Preparing The Scales
As states are passing around the paper and firing up legal marijuana usage, an Ohio group is pushing the idea of allowing recreational marijuana use in their state. 10 states, including Washington DC have already approved the idea of recreational marijuana use for their civilians, and now Ohio is up in smoke.
Petitions for the “Regulate Marijuana Like Alcohol” amendment were filed with the Ohio Attorney General’s Office on Monday, March 2nd, a first step toward putting the issue in front of voters this November. Public opinion is divided on the matter.
Medical marijuana for patients with certain conditions already exist in Ohio, but the latest proposal would regulate marijuana much like alcohol. The proposal would make it legal for anyone over the age of 21 to have, use, buy, transport or transfer up to an ounce of marijuana.
Accessories would also be legal to buy, sale and transport & civilian would be allowed to grow up to six plants at home for their own use.
Tom Haren, a spokesman for the Regulate Marijuana Like Alcohol group, told Cannabis Dispensary that the decision to file the petitions arose in light of confusing 90-day product allotments in its medical program and a refusal by the state medical board to add qualifying conditions to the program.

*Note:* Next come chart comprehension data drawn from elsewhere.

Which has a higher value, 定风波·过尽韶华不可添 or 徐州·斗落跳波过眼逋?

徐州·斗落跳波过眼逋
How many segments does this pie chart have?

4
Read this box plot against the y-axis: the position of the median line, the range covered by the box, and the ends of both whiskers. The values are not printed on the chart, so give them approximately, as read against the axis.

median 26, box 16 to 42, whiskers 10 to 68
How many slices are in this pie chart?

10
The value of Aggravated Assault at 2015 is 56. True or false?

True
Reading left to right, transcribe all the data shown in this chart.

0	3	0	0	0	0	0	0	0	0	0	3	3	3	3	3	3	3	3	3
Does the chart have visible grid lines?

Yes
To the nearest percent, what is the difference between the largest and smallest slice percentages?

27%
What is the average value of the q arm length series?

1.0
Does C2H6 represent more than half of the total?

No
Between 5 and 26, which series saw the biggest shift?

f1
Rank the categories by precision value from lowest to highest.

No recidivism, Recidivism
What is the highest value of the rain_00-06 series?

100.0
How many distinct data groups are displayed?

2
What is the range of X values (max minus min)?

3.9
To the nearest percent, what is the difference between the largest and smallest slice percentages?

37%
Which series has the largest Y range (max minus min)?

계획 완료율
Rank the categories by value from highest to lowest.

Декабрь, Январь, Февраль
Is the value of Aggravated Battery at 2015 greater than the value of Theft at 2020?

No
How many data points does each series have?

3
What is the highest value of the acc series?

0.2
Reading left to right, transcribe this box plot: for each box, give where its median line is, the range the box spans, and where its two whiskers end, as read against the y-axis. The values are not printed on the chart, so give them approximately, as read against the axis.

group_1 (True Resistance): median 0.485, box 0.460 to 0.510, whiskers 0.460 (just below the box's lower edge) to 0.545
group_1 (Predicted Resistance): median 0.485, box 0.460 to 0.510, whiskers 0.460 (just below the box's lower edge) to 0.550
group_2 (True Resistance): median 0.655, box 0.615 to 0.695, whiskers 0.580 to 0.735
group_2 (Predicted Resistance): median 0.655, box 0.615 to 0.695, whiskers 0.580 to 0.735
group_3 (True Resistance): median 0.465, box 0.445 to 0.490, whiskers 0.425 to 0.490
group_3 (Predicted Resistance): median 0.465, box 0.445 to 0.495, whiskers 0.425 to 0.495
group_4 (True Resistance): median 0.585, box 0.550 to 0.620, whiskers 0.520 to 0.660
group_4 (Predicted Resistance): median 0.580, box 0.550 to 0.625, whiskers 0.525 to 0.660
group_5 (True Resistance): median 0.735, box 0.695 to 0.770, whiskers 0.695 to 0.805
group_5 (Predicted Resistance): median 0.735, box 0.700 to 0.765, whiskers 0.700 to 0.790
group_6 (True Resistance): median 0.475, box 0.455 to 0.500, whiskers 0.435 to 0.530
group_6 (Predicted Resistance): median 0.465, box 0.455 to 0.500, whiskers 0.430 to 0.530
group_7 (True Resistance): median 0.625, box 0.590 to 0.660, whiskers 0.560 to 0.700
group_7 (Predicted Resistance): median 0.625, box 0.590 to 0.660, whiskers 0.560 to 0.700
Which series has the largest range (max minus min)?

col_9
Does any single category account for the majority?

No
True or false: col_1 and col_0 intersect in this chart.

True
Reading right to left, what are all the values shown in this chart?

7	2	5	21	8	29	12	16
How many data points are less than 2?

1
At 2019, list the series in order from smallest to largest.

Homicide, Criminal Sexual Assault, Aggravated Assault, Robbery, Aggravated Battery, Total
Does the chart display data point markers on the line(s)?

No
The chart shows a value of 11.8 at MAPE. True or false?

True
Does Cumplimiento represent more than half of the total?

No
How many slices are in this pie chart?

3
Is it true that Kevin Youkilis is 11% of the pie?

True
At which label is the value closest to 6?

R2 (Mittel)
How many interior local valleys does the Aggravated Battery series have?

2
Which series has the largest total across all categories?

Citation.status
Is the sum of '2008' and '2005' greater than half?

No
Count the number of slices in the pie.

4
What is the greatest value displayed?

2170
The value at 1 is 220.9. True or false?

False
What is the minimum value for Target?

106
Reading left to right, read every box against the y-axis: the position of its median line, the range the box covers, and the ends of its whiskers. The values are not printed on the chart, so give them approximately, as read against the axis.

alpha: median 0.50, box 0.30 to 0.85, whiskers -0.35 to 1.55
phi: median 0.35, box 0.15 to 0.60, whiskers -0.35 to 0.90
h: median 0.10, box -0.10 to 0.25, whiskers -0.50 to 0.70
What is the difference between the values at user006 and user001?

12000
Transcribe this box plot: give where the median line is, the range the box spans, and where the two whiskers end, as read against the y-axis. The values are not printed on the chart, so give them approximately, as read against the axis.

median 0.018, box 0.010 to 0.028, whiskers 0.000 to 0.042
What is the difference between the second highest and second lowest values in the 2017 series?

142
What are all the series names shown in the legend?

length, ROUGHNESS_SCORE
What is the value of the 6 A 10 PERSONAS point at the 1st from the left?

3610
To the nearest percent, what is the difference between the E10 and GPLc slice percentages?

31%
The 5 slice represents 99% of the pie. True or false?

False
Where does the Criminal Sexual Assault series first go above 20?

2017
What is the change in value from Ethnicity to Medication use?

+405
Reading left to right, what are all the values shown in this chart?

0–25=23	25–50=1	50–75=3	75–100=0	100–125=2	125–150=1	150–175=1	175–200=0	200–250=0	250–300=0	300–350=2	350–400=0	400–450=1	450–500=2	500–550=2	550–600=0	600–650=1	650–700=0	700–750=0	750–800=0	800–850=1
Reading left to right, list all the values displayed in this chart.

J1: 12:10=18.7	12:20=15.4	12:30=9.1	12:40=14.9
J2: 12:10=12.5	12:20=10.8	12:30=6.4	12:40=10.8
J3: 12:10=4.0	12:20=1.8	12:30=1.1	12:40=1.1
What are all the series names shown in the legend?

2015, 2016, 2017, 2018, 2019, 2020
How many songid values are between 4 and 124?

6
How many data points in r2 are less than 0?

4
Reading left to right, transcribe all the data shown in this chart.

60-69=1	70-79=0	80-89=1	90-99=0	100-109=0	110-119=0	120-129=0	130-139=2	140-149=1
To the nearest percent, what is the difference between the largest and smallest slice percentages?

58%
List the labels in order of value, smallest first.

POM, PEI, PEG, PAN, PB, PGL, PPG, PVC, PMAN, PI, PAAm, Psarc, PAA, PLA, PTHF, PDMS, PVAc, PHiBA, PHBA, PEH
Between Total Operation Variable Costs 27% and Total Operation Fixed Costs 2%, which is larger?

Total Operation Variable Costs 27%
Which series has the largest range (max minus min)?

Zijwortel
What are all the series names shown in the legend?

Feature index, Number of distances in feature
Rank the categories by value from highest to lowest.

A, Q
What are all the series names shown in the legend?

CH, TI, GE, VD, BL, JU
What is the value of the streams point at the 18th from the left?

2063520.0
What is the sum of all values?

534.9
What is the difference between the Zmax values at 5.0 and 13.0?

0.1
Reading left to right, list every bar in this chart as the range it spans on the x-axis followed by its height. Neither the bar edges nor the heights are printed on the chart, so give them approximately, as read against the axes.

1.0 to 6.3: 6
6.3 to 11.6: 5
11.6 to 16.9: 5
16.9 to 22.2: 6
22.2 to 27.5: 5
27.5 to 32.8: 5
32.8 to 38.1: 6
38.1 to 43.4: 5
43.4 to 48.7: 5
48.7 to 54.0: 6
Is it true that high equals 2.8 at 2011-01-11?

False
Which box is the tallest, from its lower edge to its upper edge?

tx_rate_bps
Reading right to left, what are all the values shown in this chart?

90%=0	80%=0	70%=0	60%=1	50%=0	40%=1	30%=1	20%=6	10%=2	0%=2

Medical Marijuana & Recreation
"A lack of access for Ohioans with conditions such as anxiety and autism, and the need to provide them with product, are among those concerns about qualifying conditions" Haren says. “A number of people have had doubts for a while about this state's willingness and interest in actually providing a program that works for Ohio patients,” he says.
“It does push legislators," said Tim Johnson with the Ohio Cannabis and Hemp Chamber of Commerce. "It lets them know we still have that interest, that we are moving forward and if they can’t step up and get the medical program fixed and fully operational as it should have been a year ago, then we’re going to move forward.”
Opponents argue against recreational use for a variety of potential factors, including driving while high, increased marijuana use, and the concern that THC-based products would lead to the use of stronger and more harmful drugs, although no current medical research or leading authorites support the claim that marijuana is a "gateway drug".
Organizers said they’d want 25% of the funds generated by sales tax to go into initiatives like criminal justice reform and community investment, plus 50% that would go to the state local government fund.
The Time Bong
Ohio Attorney General Dave Yost has 10 days to certify the ballot language before the committee can take the next step in the process.